If you have not already noticed, I am worried about climate change. Everyday I learn more, read more, hear more; every day I am more worried. It seems crazy that we have gotten ourselves into this situation, and even more crazy that most of us are content to sit idly by while it happens all around us. However, I do understand why people choose to be bystanders – I was one of them only months ago. What could I do? How could I make a difference? These bad things are going to happen regardless of what I did. All I could do was just watch it unfold and hope for the best. Right?
Well, maybe, maybe not.
I can do things to effect change in my own life. I can inch things forward, little by little, by adding my voice to the thousands that are already on the cause. I can “be the change you want to see in the world”.
It is pretty hard to openly complain about the BP oil spill or the Alberta oil sands, and still jump in my car every time I want to go somewhere. But it is just so easy to jump in the car. But how can I complain about oil and still be a rampant user of oil? It is a double standard and I know it.
But it is hard. I wrote before of our car culture and its hold on North American society. I live in a city that is especially spread out, almost the worst urban spawl in Canada according to a recent study. This makes it difficult to get around without a car.
I was thinking about it, and there are four main areas where I use my car:
- Shopping (for just groceries due to my current shopping ban)
- Friends and family gatherings
- Family activities (for example, my kid’s swimming lessons)
Where could stop using my car? By far, the easiest to tackle is going to work. There is a bus that goes through my neighbourhood that heads straight downtown and can deposit me one block from my office. So, beginning in 2011, I have committed to taking the bus to work.
I have not taken the bus in about 10 years, so this was a really new way of transporting myself. After about 5 weeks, I am happy to report on my experience:
The entire trip takes about 35 minutes, as compared to about 15 minutes by car. This includes walking 10 minutes in my neighbourhood, and another 5 minutes downtown to my office. I am enjoying the bit of exercise this provides each day (30 minutes total). I especially enjoy walking home at night in the quiet streets of my neighbourhood. I reflect on my day. I notice how the snow beneath my feet sparkles in the street lights. I pass by houses, looking warm and cozy inside. I look up at the stars.
However, I am especially enjoying my time spent on the bus. For the most part, I read. I seem to never have enough time to read everything I want to read, especially now that I am greening my life from top to bottom. I have all sorts of books out from the library right now, ranging from gardening, to preserving food to making homemade cleaners. I want to soak up as much information as possible. My daily bus ride gives me time to do this.
I also enjoy making new connections with strangers. This may sound odd, I know. But I have made a commitment to strengthen my everyday connections.

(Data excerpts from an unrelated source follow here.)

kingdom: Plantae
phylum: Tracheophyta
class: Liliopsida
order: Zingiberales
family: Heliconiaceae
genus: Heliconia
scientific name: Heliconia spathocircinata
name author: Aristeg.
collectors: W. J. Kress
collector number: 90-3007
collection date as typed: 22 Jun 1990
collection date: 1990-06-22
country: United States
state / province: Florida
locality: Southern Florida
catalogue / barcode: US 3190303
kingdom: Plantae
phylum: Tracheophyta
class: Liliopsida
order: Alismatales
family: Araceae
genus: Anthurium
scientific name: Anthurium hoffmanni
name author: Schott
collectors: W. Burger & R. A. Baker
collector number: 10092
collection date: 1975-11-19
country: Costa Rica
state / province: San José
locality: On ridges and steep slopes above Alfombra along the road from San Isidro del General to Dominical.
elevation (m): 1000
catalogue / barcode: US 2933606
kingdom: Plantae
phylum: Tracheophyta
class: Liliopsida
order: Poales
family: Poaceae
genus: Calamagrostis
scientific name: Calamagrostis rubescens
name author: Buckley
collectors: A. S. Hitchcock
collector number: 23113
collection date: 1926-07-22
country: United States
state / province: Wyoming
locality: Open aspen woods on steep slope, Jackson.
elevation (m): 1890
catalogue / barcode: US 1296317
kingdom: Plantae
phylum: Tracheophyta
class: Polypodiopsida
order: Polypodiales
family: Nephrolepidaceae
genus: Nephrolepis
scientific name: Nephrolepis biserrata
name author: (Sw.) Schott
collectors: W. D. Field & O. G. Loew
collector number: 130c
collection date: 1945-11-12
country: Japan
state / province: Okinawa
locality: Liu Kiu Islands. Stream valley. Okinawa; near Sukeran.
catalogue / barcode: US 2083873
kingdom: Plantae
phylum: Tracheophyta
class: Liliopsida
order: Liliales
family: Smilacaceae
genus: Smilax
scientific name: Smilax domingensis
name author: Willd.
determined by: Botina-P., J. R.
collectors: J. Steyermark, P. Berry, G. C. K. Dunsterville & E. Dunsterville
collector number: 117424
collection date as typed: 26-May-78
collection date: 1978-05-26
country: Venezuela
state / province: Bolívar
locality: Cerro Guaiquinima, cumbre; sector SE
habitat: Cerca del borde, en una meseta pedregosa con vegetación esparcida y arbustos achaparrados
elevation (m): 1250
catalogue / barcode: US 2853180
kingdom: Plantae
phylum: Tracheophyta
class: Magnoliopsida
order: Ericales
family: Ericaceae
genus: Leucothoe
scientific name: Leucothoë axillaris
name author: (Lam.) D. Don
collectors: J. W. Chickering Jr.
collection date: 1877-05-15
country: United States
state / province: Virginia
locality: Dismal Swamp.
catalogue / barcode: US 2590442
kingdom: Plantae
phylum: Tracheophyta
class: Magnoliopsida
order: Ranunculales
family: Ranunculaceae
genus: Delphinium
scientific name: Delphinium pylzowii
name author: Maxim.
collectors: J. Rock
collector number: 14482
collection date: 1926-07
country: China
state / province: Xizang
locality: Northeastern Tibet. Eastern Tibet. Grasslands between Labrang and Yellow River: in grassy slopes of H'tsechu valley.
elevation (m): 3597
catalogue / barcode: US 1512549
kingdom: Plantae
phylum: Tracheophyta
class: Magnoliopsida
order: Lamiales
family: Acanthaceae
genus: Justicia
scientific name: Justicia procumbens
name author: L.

I want to be part of the of glue that holds us all together; so that we can better realize our shared humanity, our shared stake in this world. So I have conversations. I recently talked to one man who lost his house in a fire. I talked to another woman who I happened to work with 10 years ago. I often talk to the people waiting at the bus stop in my neighbourhood. I think it is healthy to connect with others, to not just live our separate lives in our separate cars.
All in all, it has been a good experience. I will gladly continue to take the bus. I have even started taking it for other types of trips as well. It does take longer, yes.
That’s okay. It gives me more time to relax, reflect and read.